Scientists are honoured in advanced countries, Europe, the US, Canada, Japan and China. Their interviews and conferences are highlighted in the media. Intellectuals, philosophers and writers are treated like demi-gods in France, a status which has been monopolized by politicians in developing countries where political rivalry and ego issues overweigh national interests. Western countries have borrowed a lot from Indian thought and science without acknowledging it. Even Steven Spielberg’s film ‘ET’ in the 1980s was an imitation of Bengali film producer and writer Satyajit Ray’s short story relating the accidental landing of a UFO in a village illustrated with a drawing of an alien being. Spielberg ignored the protests of Indians in New York.

Western countries did not predict the future and potential of Information Technology and were ill-prepared to cater for the huge demands in various sectors in the 1990s. It caused a brain drain of engineers, educated at Indian taxpayers’ expense, to the West at a time when India was hardly beginning to emerge from under-development. Ayurvedic medicine recipes are copied by Americans and smartly marketed with different labels with capital A and exported to India to make it sound local. Cosmetic brands like the British Estée Lauder came to India to study Ayurveda and used it without paying a single penny to India. Just see how the Americans send lawyers to hound any foreigner who ventures to copy their brands with disrespect to property rights.
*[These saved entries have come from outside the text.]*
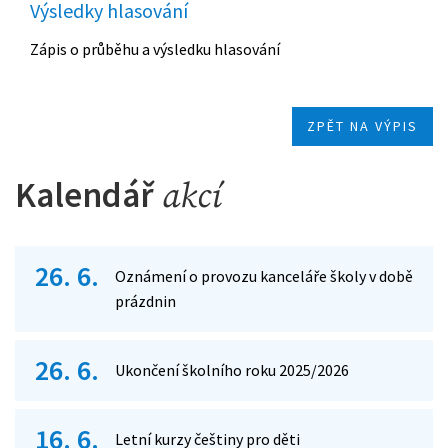
Výsledky hlasování
Zápis o průběhu a výsledku hlasování
ZPĚT NA VÝPIS
Kalendář
akcí
26. 6.
Oznámení o provozu kanceláře školy v době
prázdnin
26. 6.
Ukončení školního roku 2025/2026
16. 6.
Letní kurzy češtiny pro děti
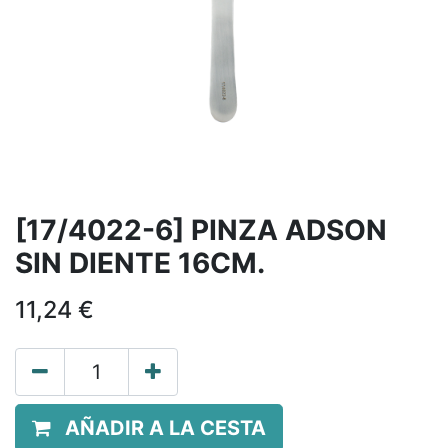
[17/4022-6] PINZA ADSON
SIN DIENTE 16CM.
11,24
€
AÑADIR A LA CESTA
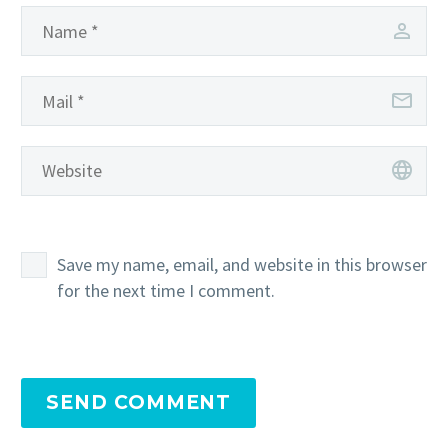
Save my name, email, and website in this browser
for the next time I comment.
SEND COMMENT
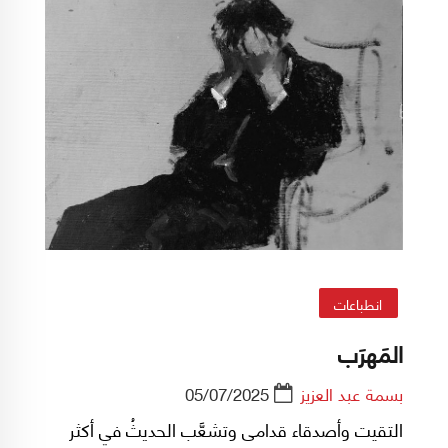
انطباعات
المَهرَب
بسمة عبد العزيز
05/07/2025
التقيت وأصدقاء قدامى وتشعَّب الحديثُ في أكثر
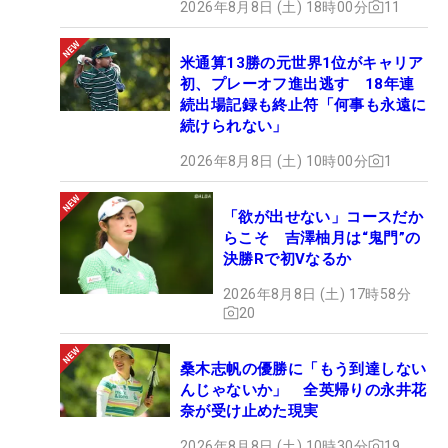
2026年8月8日 (土) 18時00分
11
米通算13勝の元世界1位がキャリア
初、プレーオフ進出逃す 18年連
続出場記録も終止符「何事も永遠に
続けられない」
2026年8月8日 (土) 10時00分
1
「欲が出せない」コースだか
らこそ 吉澤柚月は“鬼門”の
決勝Rで初Vなるか
2026年8月8日 (土) 17時58分
20
桑木志帆の優勝に「もう到達しない
んじゃないか」 全英帰りの永井花
奈が受け止めた現実
2026年8月8日 (土) 10時30分
19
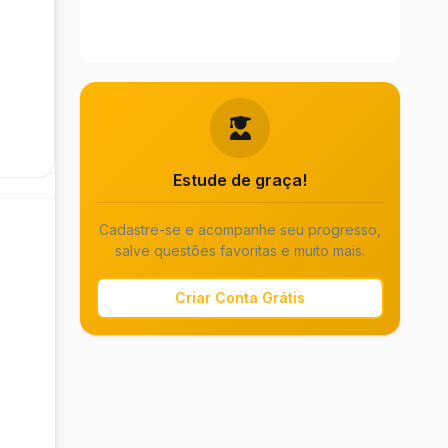
Estude de graça!
Cadastre-se e acompanhe seu progresso,
salve questões favoritas e muito mais.
Criar Conta Grátis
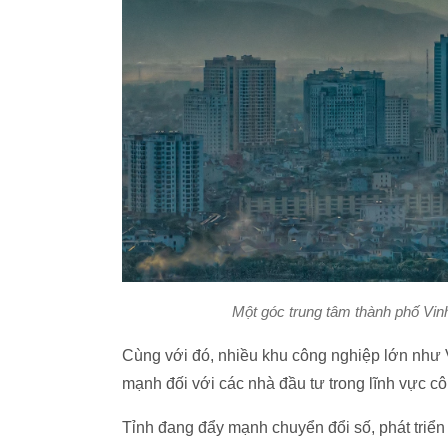
Một góc trung tâm thành phố Vin
Cùng với đó, nhiều khu công nghiệp lớn như
mạnh đối với các nhà đầu tư trong lĩnh vực cô
Tỉnh đang đẩy mạnh chuyển đổi số, phát triể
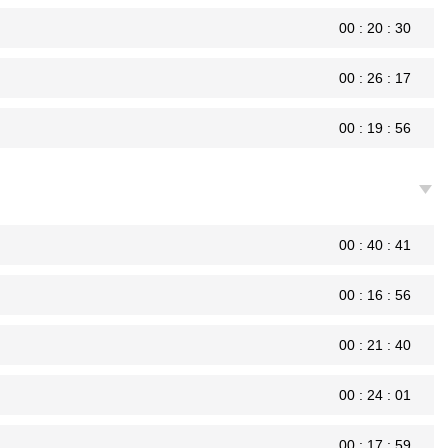
00 : 20 : 30
00 : 26 : 17
00 : 19 : 56
00 : 40 : 41
00 : 16 : 56
00 : 21 : 40
00 : 24 : 01
00 : 17 : 59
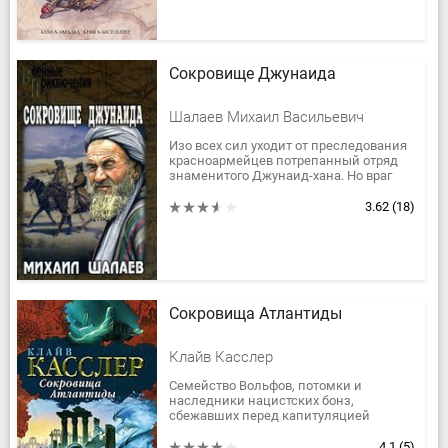
Сокровище Джунаида
Шалаев Михаил Васильевич
Изо всех сил уходит от преследования
красноармейцев потрепанный отряд
знаменитого Джунаид-хана. Но враг
все ближе, а груз тяжел… И вот уже
пески пустыни укрывают...
3.62
(18)
Сокровища Атлантиды
Клайв Касслер
Семейство Вольфов, потомки и
наследники нацистских бонз,
сбежавших перед капитуляцией
Германии в Латинскую Америку,
готовят на вывезенное ими “золото
4.1
(5)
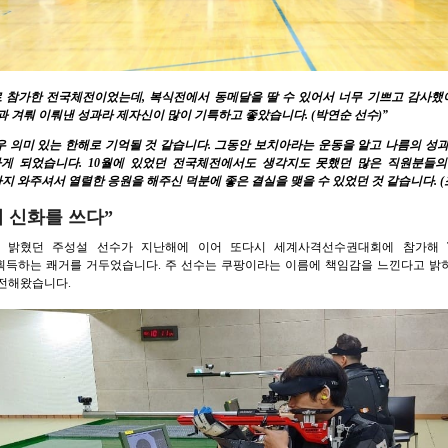
로 참가한 전국체전이었는데, 복식전에서 동메달을 딸 수 있어서 너무 기쁘고 감사했어
과 겨뤄 이뤄낸 성과라 제자신이 많이 기특하고 좋았습니다. (박연순 선수)”
 매우 의미 있는 한해로 기억될 것 같습니다. 그동안 보치아라는 운동을 알고 나름의 성
게 되었습니다. 10월에 있었던 전국체전에서도 생각지도 못했던 많은 직원분들의
 와주셔서 열렬한 응원을 해주신 덕분에 좋은 결실을 맺을 수 있었던 것 같습니다. (
 신화를 쓰다”
 주성설 선수가 지난해에 이어 또다시 세계사격선수권대회에 참가해 Team R7 – Me
 획득하는 쾌거를 거두었습니다. 주 선수는 쿠팡이라는 이름에 책임감을 느낀다고 밝
 전해왔습니다.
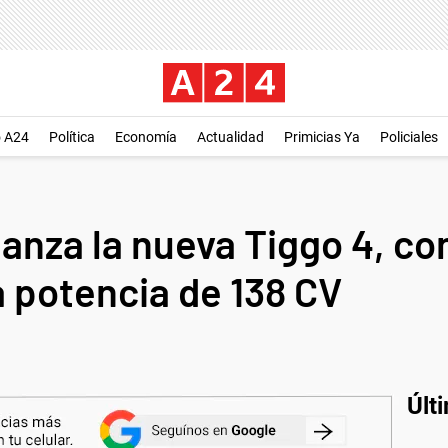
o A24
Política
Economía
Actualidad
Primicias Ya
Policiales
lanza la nueva Tiggo 4, co
na potencia de 138 CV
Últ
Since the days of Maharishi, the teaching of yoga spread fast across the US, self-knowledge led to a distorted sense of self-development in the west at large. Breathing exercises used in the treatment of patients in western hospitals come from the teachings of yoga. These years different sorts of discipline inspired by yoga are cropping up with different names in France. People from prosperous western nations are using yoga and meditation for their physical and mental well-being without giving any credit to India and Indian culture. There is even an inclination to associate yoga with western culture and Christianism in the US, a sign of conceit and arrogance to hide the embarrassment of cultural appropriation.
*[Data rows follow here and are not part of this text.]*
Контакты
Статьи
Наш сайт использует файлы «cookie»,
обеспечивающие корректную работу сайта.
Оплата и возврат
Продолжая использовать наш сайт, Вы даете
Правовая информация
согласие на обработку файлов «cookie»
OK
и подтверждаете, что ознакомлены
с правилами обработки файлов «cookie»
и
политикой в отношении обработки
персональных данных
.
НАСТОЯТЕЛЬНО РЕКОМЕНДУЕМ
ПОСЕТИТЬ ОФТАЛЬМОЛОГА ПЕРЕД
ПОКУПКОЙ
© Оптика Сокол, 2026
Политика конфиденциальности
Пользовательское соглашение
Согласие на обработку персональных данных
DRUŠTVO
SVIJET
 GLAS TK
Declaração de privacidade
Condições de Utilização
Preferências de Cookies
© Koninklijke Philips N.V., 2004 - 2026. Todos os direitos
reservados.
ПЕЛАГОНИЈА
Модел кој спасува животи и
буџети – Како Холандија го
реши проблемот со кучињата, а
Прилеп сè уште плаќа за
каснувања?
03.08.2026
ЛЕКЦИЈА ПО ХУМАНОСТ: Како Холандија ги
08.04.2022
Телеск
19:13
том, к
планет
The point is how much credit India itself has given to its intellectuals, thinkers, and scientists so that they could be role models for the younger and upcoming generation. A policy of appeasement and a distorted sense of secularism that marked decades of Congress-led governments as from 1947 are singled out as the causes for an inadequate knowledge of history in Indian schools. To what extent a free market economy, borrowings from IMF, introduction of American TV channels have opened the way to further gross imitation as Sri Aurobindo warned about is an open question. An all-Sanskrit-based medium of teaching is reported to be undergoing experimentation in the US to create a new breed of mathematicians and scientists. By 2012, budget cuts in Sanskrit by the Congress government drew criticism in India. Interestingly there were then more foreigners studying Sanskrit in India than locals. Has the situation changed?
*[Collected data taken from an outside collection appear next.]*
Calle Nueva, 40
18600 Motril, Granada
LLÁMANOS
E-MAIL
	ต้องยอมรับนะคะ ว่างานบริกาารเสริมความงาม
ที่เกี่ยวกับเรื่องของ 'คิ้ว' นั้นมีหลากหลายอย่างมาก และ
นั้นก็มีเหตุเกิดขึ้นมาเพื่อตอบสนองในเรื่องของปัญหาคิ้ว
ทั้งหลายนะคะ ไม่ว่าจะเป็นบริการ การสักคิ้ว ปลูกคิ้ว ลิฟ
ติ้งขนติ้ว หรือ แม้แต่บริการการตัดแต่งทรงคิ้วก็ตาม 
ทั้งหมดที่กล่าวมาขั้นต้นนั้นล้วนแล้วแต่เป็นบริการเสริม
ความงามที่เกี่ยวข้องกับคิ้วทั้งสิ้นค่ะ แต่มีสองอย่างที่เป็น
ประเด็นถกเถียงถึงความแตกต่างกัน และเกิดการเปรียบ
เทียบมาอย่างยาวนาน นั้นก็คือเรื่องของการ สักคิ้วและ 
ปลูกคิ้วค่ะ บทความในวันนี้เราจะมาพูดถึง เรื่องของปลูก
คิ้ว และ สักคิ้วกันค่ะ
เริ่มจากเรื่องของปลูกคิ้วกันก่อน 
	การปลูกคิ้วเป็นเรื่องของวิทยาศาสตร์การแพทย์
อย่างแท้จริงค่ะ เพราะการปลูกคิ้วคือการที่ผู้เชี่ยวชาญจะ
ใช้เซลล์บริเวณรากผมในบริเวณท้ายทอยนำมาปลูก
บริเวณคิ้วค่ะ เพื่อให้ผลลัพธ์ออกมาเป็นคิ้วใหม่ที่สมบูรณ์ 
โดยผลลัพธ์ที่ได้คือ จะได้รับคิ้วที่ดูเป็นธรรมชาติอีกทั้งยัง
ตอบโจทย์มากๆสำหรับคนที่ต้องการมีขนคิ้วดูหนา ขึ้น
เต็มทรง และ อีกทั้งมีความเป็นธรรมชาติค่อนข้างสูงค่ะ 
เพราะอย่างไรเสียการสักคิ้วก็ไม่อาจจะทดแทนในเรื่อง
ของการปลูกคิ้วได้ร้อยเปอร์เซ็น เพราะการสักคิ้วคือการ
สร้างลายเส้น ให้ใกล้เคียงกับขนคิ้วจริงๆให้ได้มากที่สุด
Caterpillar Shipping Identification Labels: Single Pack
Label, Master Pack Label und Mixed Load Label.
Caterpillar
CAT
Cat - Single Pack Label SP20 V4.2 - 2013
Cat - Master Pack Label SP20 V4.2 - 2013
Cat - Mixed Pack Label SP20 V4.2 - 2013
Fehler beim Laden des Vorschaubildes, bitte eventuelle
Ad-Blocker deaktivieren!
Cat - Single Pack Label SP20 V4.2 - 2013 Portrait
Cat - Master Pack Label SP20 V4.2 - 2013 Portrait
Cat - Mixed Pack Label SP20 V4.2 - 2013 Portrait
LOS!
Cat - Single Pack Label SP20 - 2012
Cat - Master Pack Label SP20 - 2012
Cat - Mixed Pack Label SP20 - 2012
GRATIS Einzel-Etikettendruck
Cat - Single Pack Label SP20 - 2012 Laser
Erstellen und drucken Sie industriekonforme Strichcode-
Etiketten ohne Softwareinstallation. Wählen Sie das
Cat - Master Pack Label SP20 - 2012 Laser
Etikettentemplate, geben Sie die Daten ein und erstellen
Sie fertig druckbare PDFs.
With millions of people to be taken out of poverty, the need for electricity and water, proper sanitation across the country, there are huge challenges it faces. A remake of Swachh Bharat to galvanize the public and weed out corruption is necessary. No country can expect to rise if there is no strict law to demand accountability in public and private finances. Backtracking on farmers’ law, CAA and Shaheen Bagh protests sent a negative signal to the country. Being oversensitive to loud voices in world media and local groups brings grist to the mill of adverse forces which are hell-bent on undermining the current government’s reform policies.

It seems that 800 years of foreign rule have created a mindset which is seen as yielding to the ones who shout loudest. However, the other half of the glass is full of energy, India’s Shakti embodied by rulers who are striving to assert their values and national ambitions in a spirit of patriotism despite all the odds and obstacles.